The equations of state that you mention are all important because their empirical parameters heuristically distill some important effects that are the leading corrections to ideal gas behavior in the relevant regimes. For van der Waals, the two parameters account for finite sized particles and two-particular interactions.

These equations are useful, because it's common to go tabulate all of their parameter values from measurements and then use them to predict gas behavior. But there's an important generalization that's sometimes slightly more unwieldy but has a nice theoretical interpretation: the virial equation of state: $$ \frac{p}{RT} = A(T) \rho + B(T) \rho^2 + C(T) \rho^3 + \ldots. $$ This is at its core a Taylor expansion of the pressure as a function of density, which means that if we believe that our equation of state is smooth (analytic), it should always be able to be expressed in this form. $A(T)$ is always 1, because all gases are ideal in the low-density limit. The higher virial coefficients are the corrections as the density increases, and in general they are allowed to have any temperature dependence. If you want, you can also expand $B(T)$ and $C(T)$ in powers of $T$, and then you can fully express an analytic equation of state. The linked Wikipedia page shows how the van der Waals and several other empirical equations of state can be cast into a virial form.

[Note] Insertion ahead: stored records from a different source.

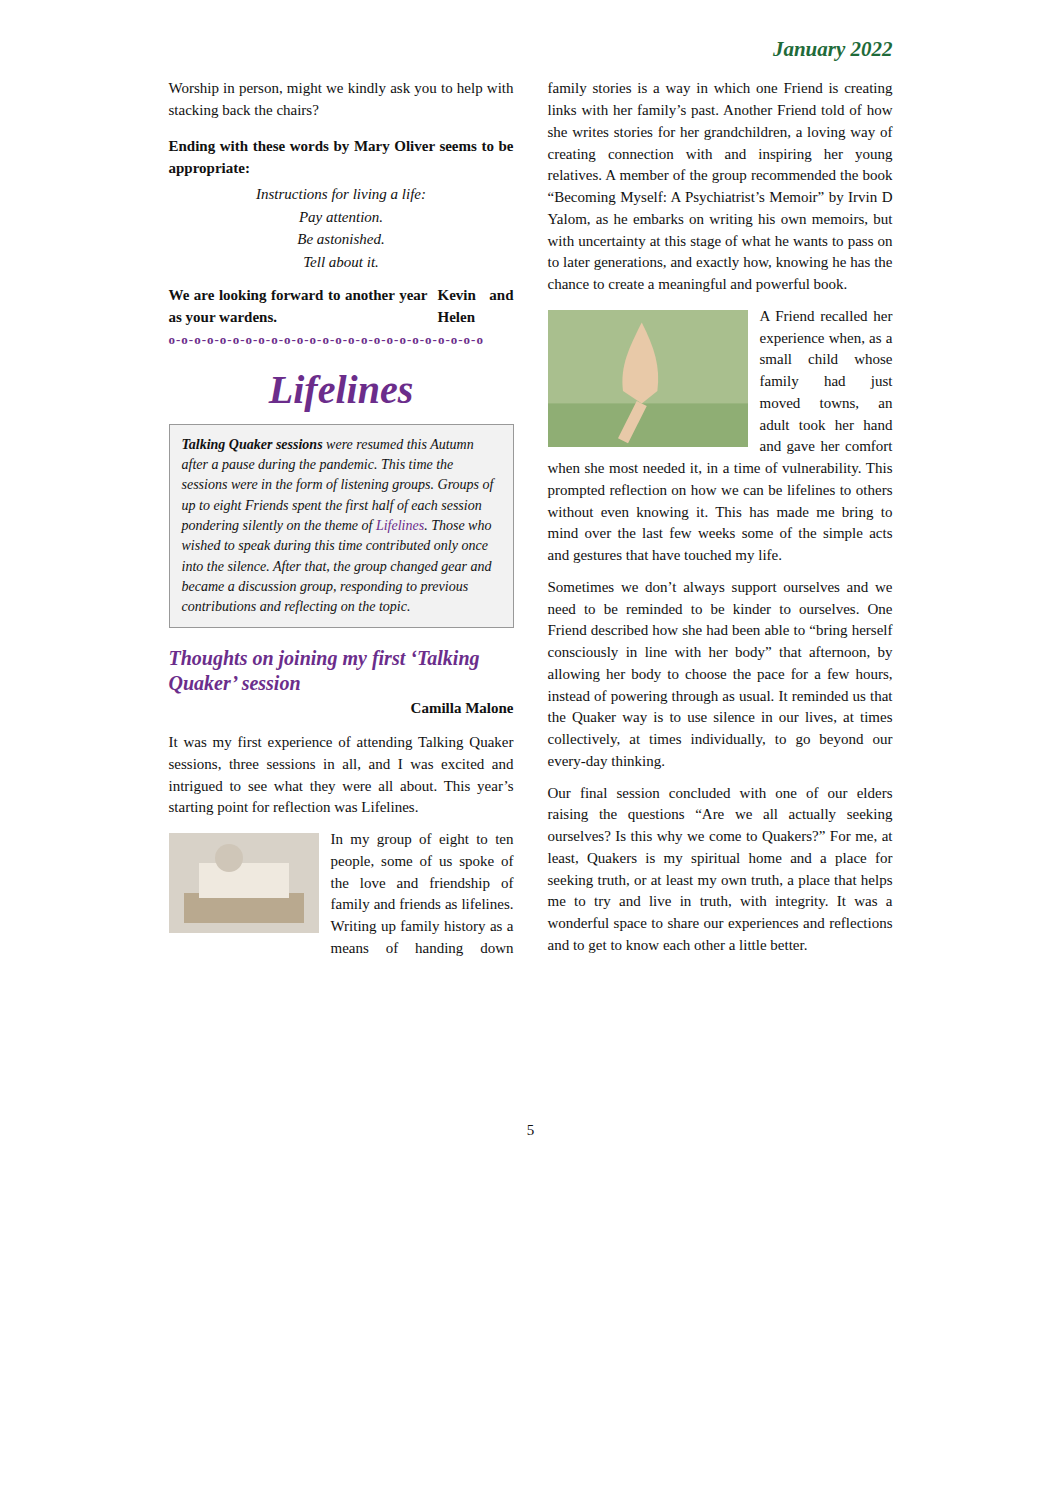January 2022
Worship in person, might we kindly ask you to help with stacking back the chairs?
Ending with these words by Mary Oliver seems to be appropriate:
Instructions for living a life:
Pay attention.
Be astonished.
Tell about it.
We are looking forward to another year as your wardens. Kevin and Helen
o-o-o-o-o-o-o-o-o-o-o-o-o-o-o-o-o-o-o-o-o-o-o-o-o
Lifelines
Talking Quaker sessions were resumed this Autumn after a pause during the pandemic. This time the sessions were in the form of listening groups. Groups of up to eight Friends spent the first half of each session pondering silently on the theme of Lifelines. Those who wished to speak during this time contributed only once into the silence. After that, the group changed gear and became a discussion group, responding to previous contributions and reflecting on the topic.
Thoughts on joining my first ‘Talking Quaker’ session
Camilla Malone
It was my first experience of attending Talking Quaker sessions, three sessions in all, and I was excited and intrigued to see what they were all about. This year’s starting point for reflection was Lifelines.
In my group of eight to ten people, some of us spoke of the love and friendship of family and friends as lifelines. Writing up family history as a means of handing down family stories is a way in which one Friend is creating links with her family’s past. Another Friend told of how she writes stories for her grandchildren, a loving way of creating connection with and inspiring her young relatives. A member of the group recommended the book “Becoming Myself: A Psychiatrist’s Memoir” by Irvin D Yalom, as he embarks on writing his own memoirs, but with uncertainty at this stage of what he wants to pass on to later generations, and exactly how, knowing he has the chance to create a meaningful and powerful book.
A Friend recalled her experience when, as a small child whose family had just moved towns, an adult took her hand and gave her comfort when she most needed it, in a time of vulnerability. This prompted reflection on how we can be lifelines to others without even knowing it. This has made me bring to mind over the last few weeks some of the simple acts and gestures that have touched my life.
Sometimes we don’t always support ourselves and we need to be reminded to be kinder to ourselves. One Friend described how she had been able to “bring herself consciously in line with her body” that afternoon, by allowing her body to choose the pace for a few hours, instead of powering through as usual. It reminded us that the Quaker way is to use silence in our lives, at times collectively, at times individually, to go beyond our every-day thinking.
Our final session concluded with one of our elders raising the questions “Are we all actually seeking ourselves? Is this why we come to Quakers?” For me, at least, Quakers is my spiritual home and a place for seeking truth, or at least my own truth, a place that helps me to try and live in truth, with integrity. It was a wonderful space to share our experiences and reflections and to get to know each other a little better.
5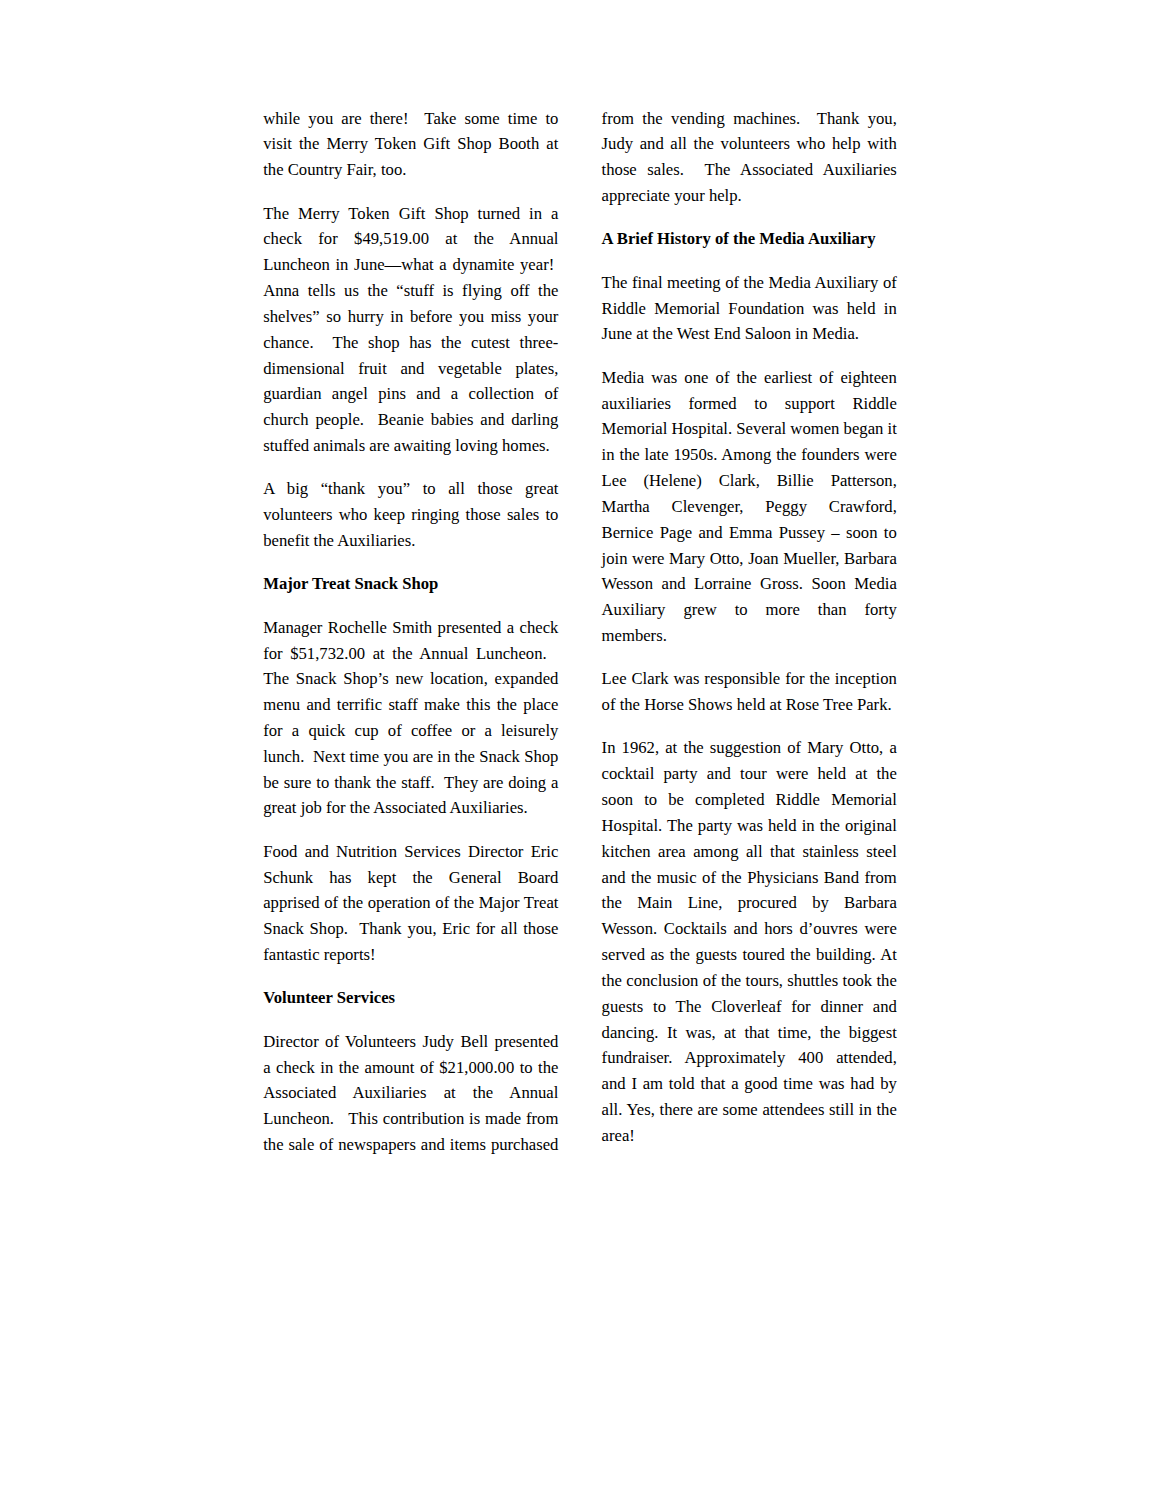while you are there! Take some time to visit the Merry Token Gift Shop Booth at the Country Fair, too.
The Merry Token Gift Shop turned in a check for $49,519.00 at the Annual Luncheon in June—what a dynamite year! Anna tells us the “stuff is flying off the shelves” so hurry in before you miss your chance. The shop has the cutest three-dimensional fruit and vegetable plates, guardian angel pins and a collection of church people. Beanie babies and darling stuffed animals are awaiting loving homes.
A big “thank you” to all those great volunteers who keep ringing those sales to benefit the Auxiliaries.
Major Treat Snack Shop
Manager Rochelle Smith presented a check for $51,732.00 at the Annual Luncheon. The Snack Shop’s new location, expanded menu and terrific staff make this the place for a quick cup of coffee or a leisurely lunch. Next time you are in the Snack Shop be sure to thank the staff. They are doing a great job for the Associated Auxiliaries.
Food and Nutrition Services Director Eric Schunk has kept the General Board apprised of the operation of the Major Treat Snack Shop. Thank you, Eric for all those fantastic reports!
Volunteer Services
Director of Volunteers Judy Bell presented a check in the amount of $21,000.00 to the Associated Auxiliaries at the Annual Luncheon. This contribution is made from the sale of newspapers and items purchased from the vending machines. Thank you, Judy and all the volunteers who help with those sales. The Associated Auxiliaries appreciate your help.
A Brief History of the Media Auxiliary
The final meeting of the Media Auxiliary of Riddle Memorial Foundation was held in June at the West End Saloon in Media.
Media was one of the earliest of eighteen auxiliaries formed to support Riddle Memorial Hospital. Several women began it in the late 1950s. Among the founders were Lee (Helene) Clark, Billie Patterson, Martha Clevenger, Peggy Crawford, Bernice Page and Emma Pussey – soon to join were Mary Otto, Joan Mueller, Barbara Wesson and Lorraine Gross. Soon Media Auxiliary grew to more than forty members.
Lee Clark was responsible for the inception of the Horse Shows held at Rose Tree Park.
In 1962, at the suggestion of Mary Otto, a cocktail party and tour were held at the soon to be completed Riddle Memorial Hospital. The party was held in the original kitchen area among all that stainless steel and the music of the Physicians Band from the Main Line, procured by Barbara Wesson. Cocktails and hors d’ouvres were served as the guests toured the building. At the conclusion of the tours, shuttles took the guests to The Cloverleaf for dinner and dancing. It was, at that time, the biggest fundraiser. Approximately 400 attended, and I am told that a good time was had by all. Yes, there are some attendees still in the area!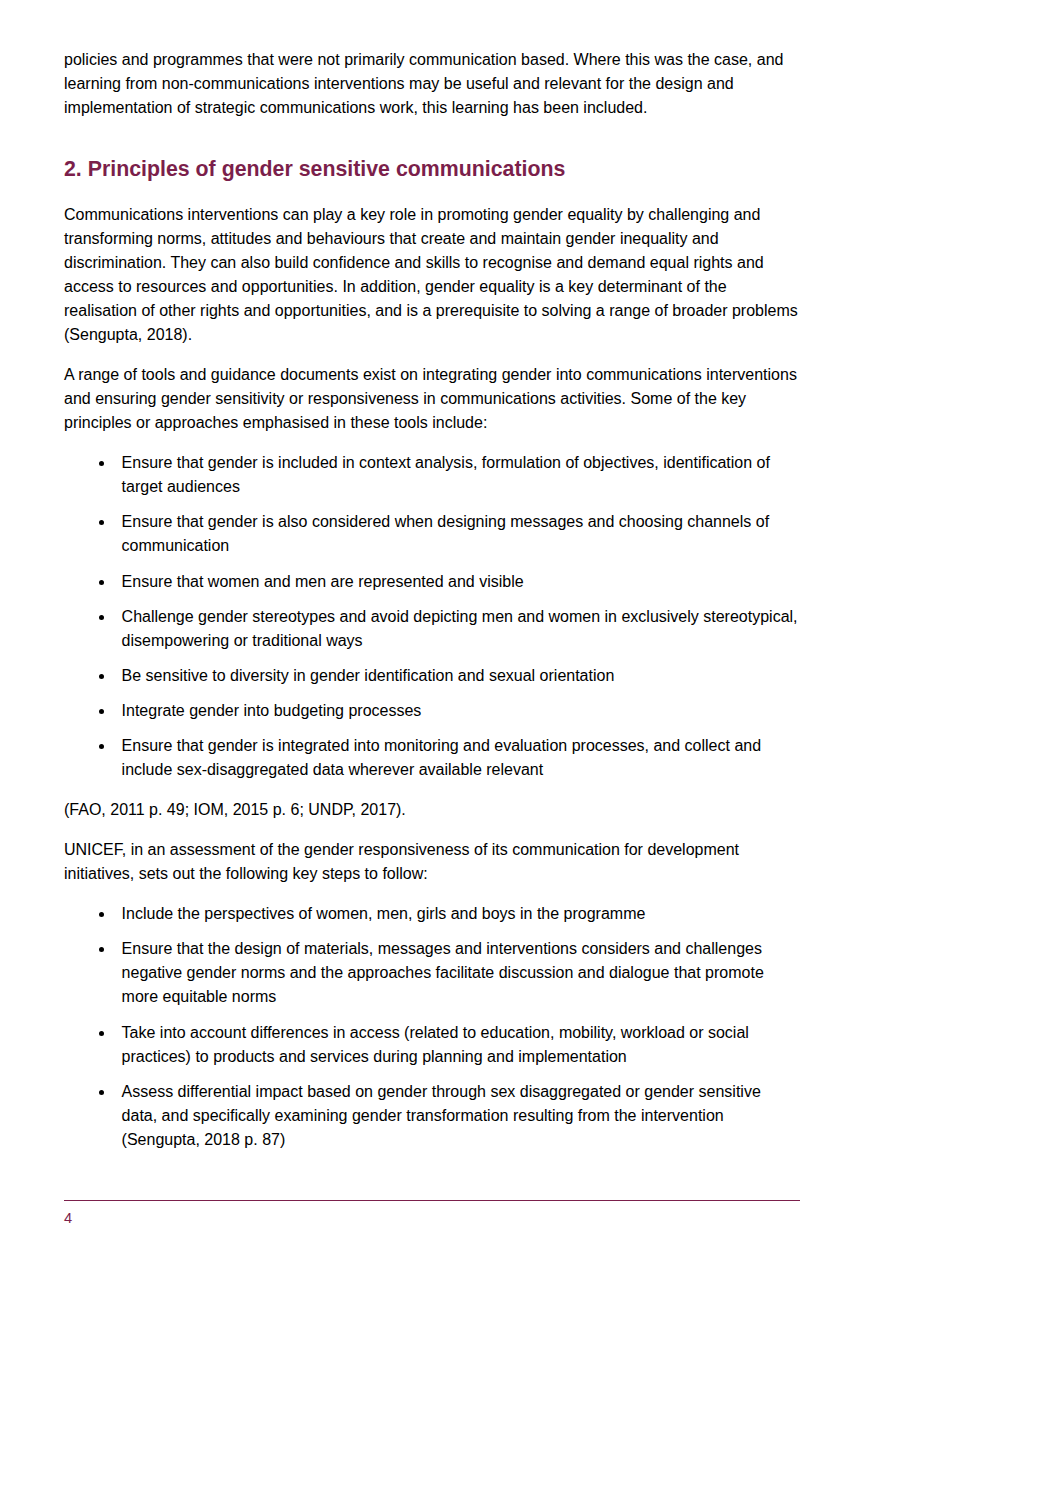policies and programmes that were not primarily communication based. Where this was the case, and learning from non-communications interventions may be useful and relevant for the design and implementation of strategic communications work, this learning has been included.
2. Principles of gender sensitive communications
Communications interventions can play a key role in promoting gender equality by challenging and transforming norms, attitudes and behaviours that create and maintain gender inequality and discrimination. They can also build confidence and skills to recognise and demand equal rights and access to resources and opportunities. In addition, gender equality is a key determinant of the realisation of other rights and opportunities, and is a prerequisite to solving a range of broader problems (Sengupta, 2018).
A range of tools and guidance documents exist on integrating gender into communications interventions and ensuring gender sensitivity or responsiveness in communications activities. Some of the key principles or approaches emphasised in these tools include:
Ensure that gender is included in context analysis, formulation of objectives, identification of target audiences
Ensure that gender is also considered when designing messages and choosing channels of communication
Ensure that women and men are represented and visible
Challenge gender stereotypes and avoid depicting men and women in exclusively stereotypical, disempowering or traditional ways
Be sensitive to diversity in gender identification and sexual orientation
Integrate gender into budgeting processes
Ensure that gender is integrated into monitoring and evaluation processes, and collect and include sex-disaggregated data wherever available relevant
(FAO, 2011 p. 49; IOM, 2015 p. 6; UNDP, 2017).
UNICEF, in an assessment of the gender responsiveness of its communication for development initiatives, sets out the following key steps to follow:
Include the perspectives of women, men, girls and boys in the programme
Ensure that the design of materials, messages and interventions considers and challenges negative gender norms and the approaches facilitate discussion and dialogue that promote more equitable norms
Take into account differences in access (related to education, mobility, workload or social practices) to products and services during planning and implementation
Assess differential impact based on gender through sex disaggregated or gender sensitive data, and specifically examining gender transformation resulting from the intervention (Sengupta, 2018 p. 87)
4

Statistical mechanics is the theory that starts with a microscopic description of a system and tries to abstract away to connect it to the thermodynamic properties. In the context of equations of state of gases, we first find the partition function (which is in general very difficult but straightforward for the ideal gas) and then take derivatives to find the pressure, which will be expressed as a function of the temperature and density as $p = \rho R T$. For real gases, the complication is that the phase space of the entire system has a complicated structure that doesn't factorize nicely into single-particle pieces because particles interact with each other. However, there's a procedure called the Mayer cluster expansion which allows us to compute the partition function in the limit that inter-particle interactions are short-range, so for the most part, molecules fly around ballistically, without interacting---the defining assumption of the gas phase. In statistical field theory (which is what this is quickly becoming), it's dangerous to ascribe too much meaning to formal manipulations and resummings like the cluster expansion. But at a high level, the $n$th term of the expansion represents interactions between a cluster of $n$ particles at once: the third term will represent the contribution from three particles all within range of each others' potential at once, etc. This means that the higher terms only really end up happening when the density is very high and the probability of a several-particle collision is not extremely small. In fact, if we find the pressure from the partition function, what we get is the virial expansion! This leads us to the (hand-wavy) interpretation that the $\rho^n$ term of the virial equation of state represents the effect of $n$-fold collisions between particles.